In practice, I do the exact opposite of what these researched did. If my dataset contains an underrepresented detail that I want in the set, then I use prompts to generate images that bring that detail out. Then I inspect those outputs for flaws and/or crop out flaws, and feed those extra images back in to the next training round.
 
There is a growing pool of AI applications that can fix flaws and remove unwanted details in a more or less automated fashion. If those were added to the work flow, it would slow or eliminate the problem in this article.
 
You always have such interesting contributions (in multiple articles); thank you for devoting your time to commenting and adding to the community.
You're too kind, but thank you! I'd recommend taking my comments with a grain of salt.
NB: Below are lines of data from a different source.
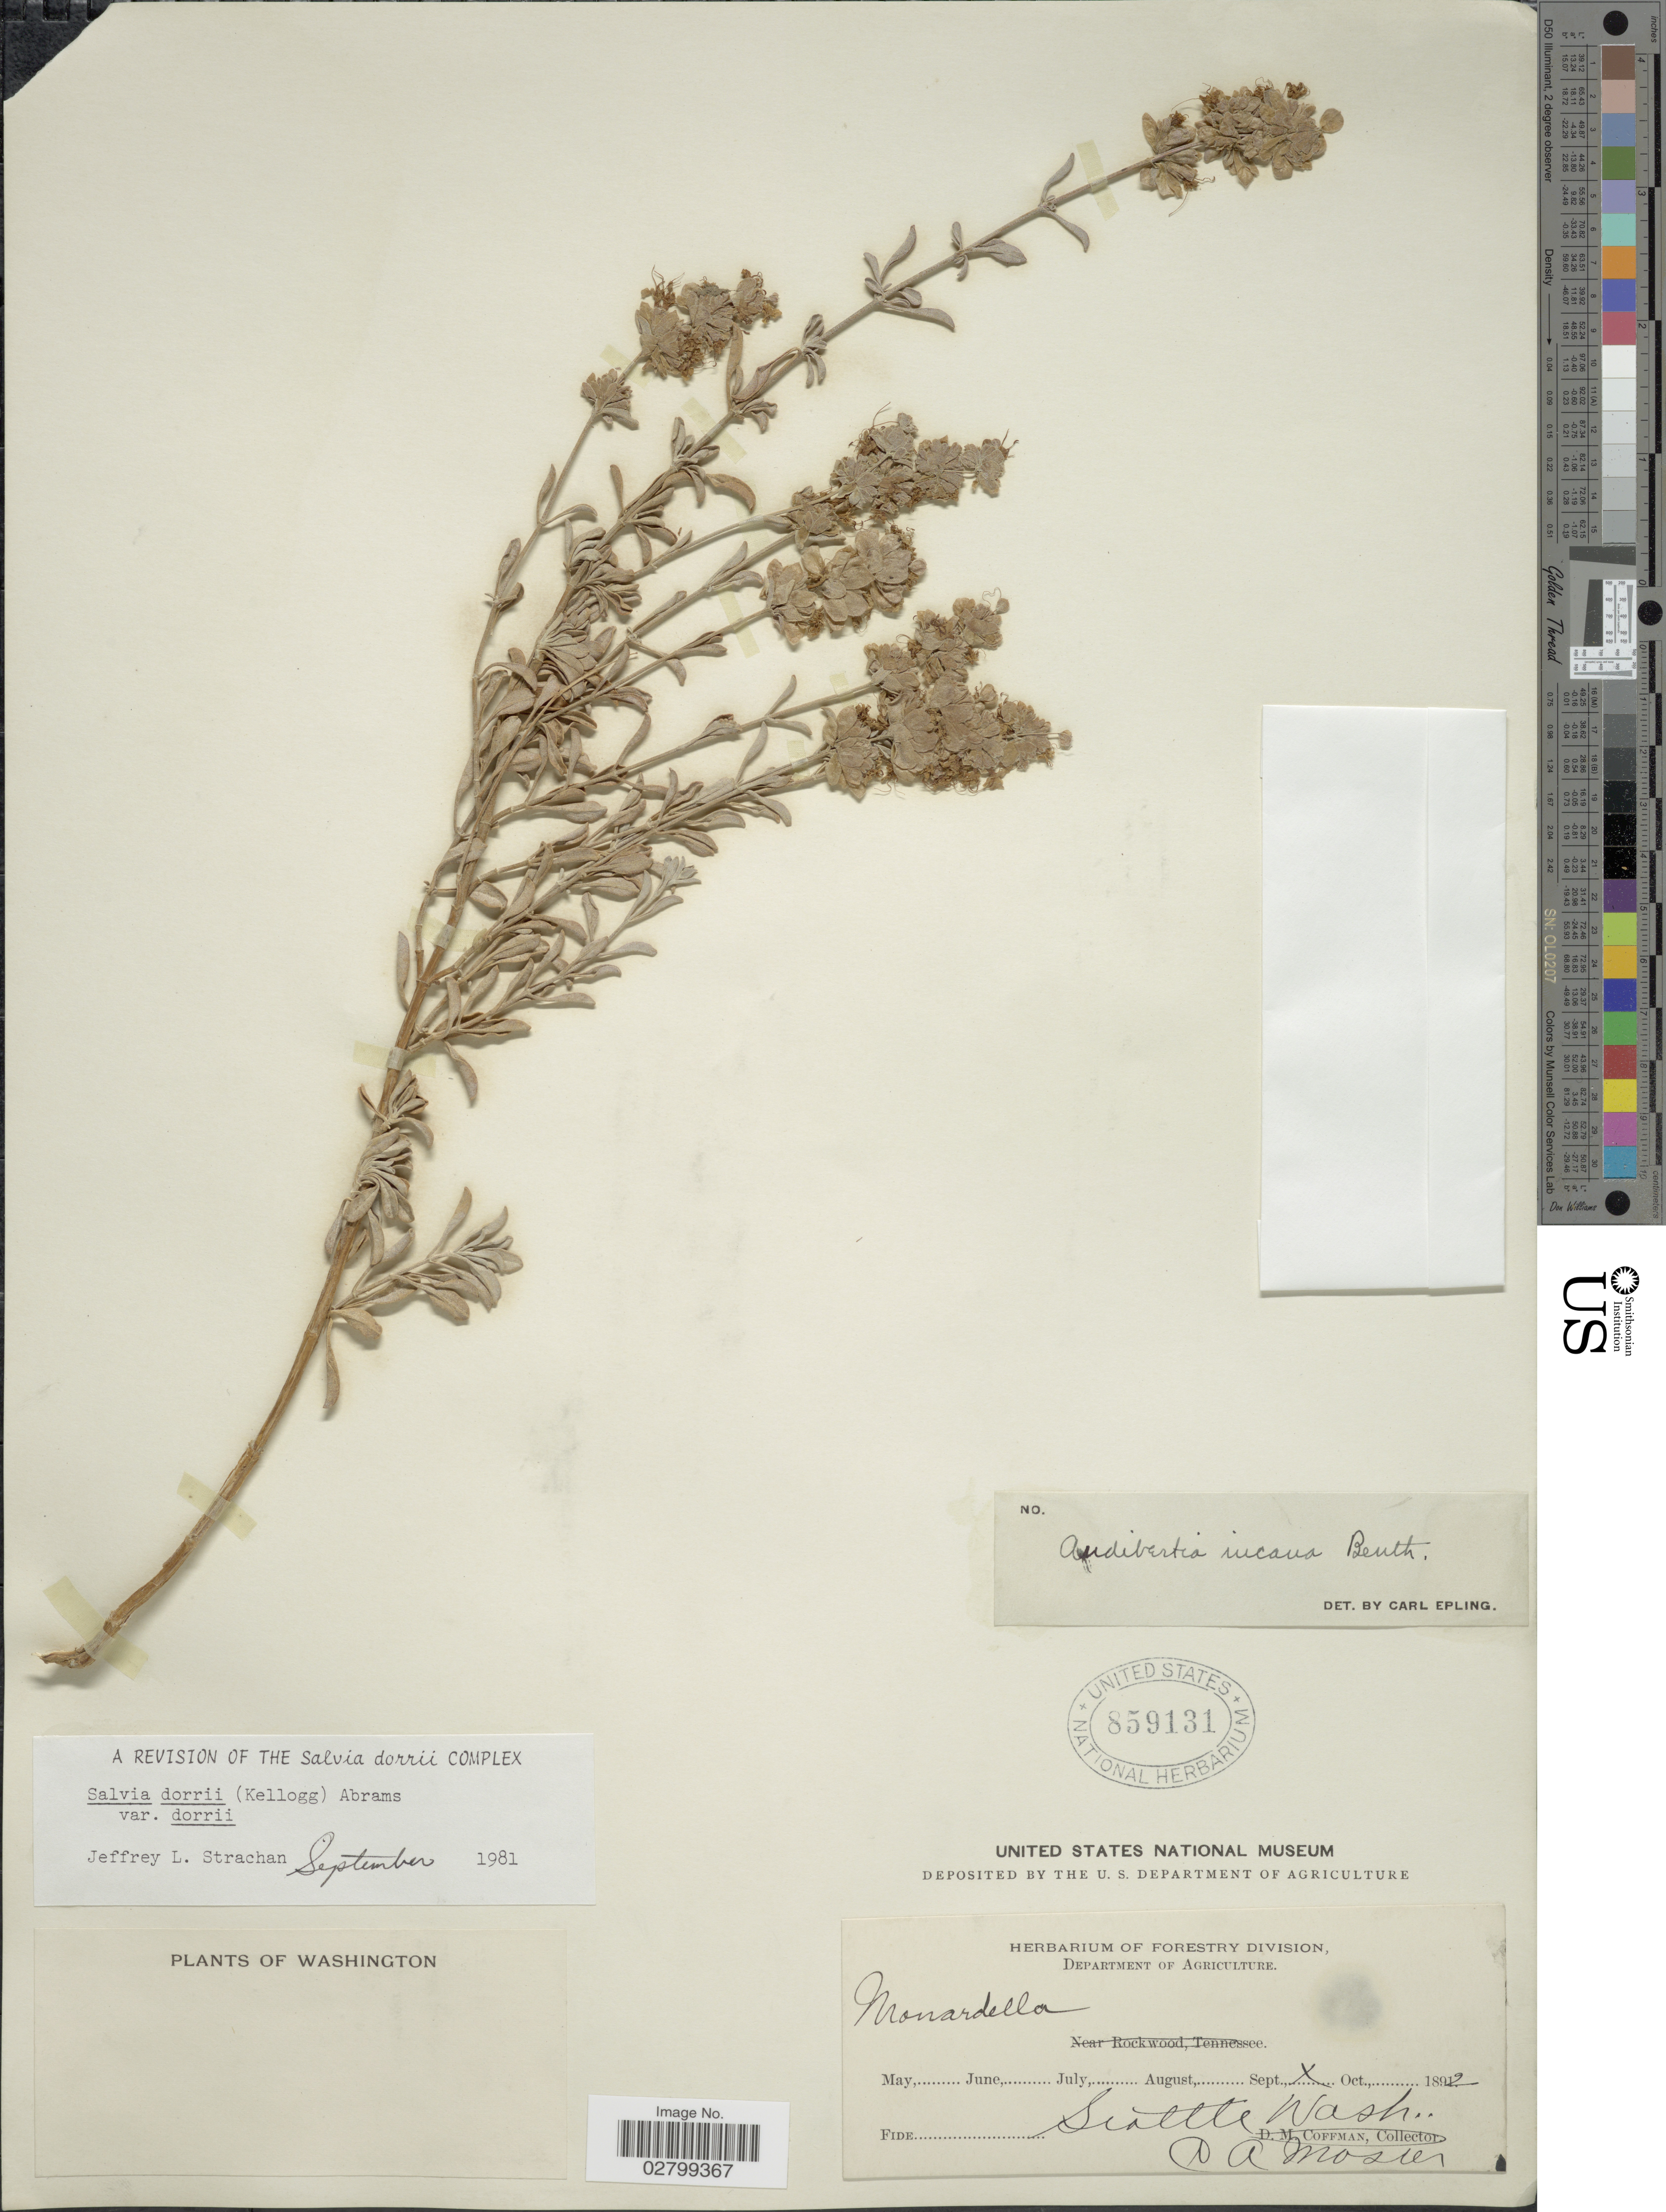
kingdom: Plantae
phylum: Tracheophyta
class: Magnoliopsida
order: Lamiales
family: Lamiaceae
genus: Salvia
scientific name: Salvia dorrii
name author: (Kellogg) Abrams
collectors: C. A. Mosier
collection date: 1892-09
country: United States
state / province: Washington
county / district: King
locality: Seattle.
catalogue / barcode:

Also, thank you for bringing us so many interesting and informative articles! The effort you put into you work really shows.

I'm aware that the main focus isn't on LLMs; the reason I spun the article more towards that is that they're simply the most recognizable AI systems for the average user (more people have used ChatGPT than Midjourney), and it serves as a way to both increase interest and increase the impact on how relevant this "MADness" is. I'd hope I straddled the line between the focus and spin in an acceptable way.
I was not so much concerned about this article, but more as a forward-looking suggestion.

In this AI revolution, I believe the more people there are with a richer and more accurate understanding of the technology, the better the chances are that we can navigate it successfully. I'm not very optimistic, but we won't succeed if we don't try.

To that end, have you guys consider putting together some AI explainers, to help level-up the readership's understanding of how these technologies work, what are their most interesting capabilities, and how they've truly advanced beyond anything that came before?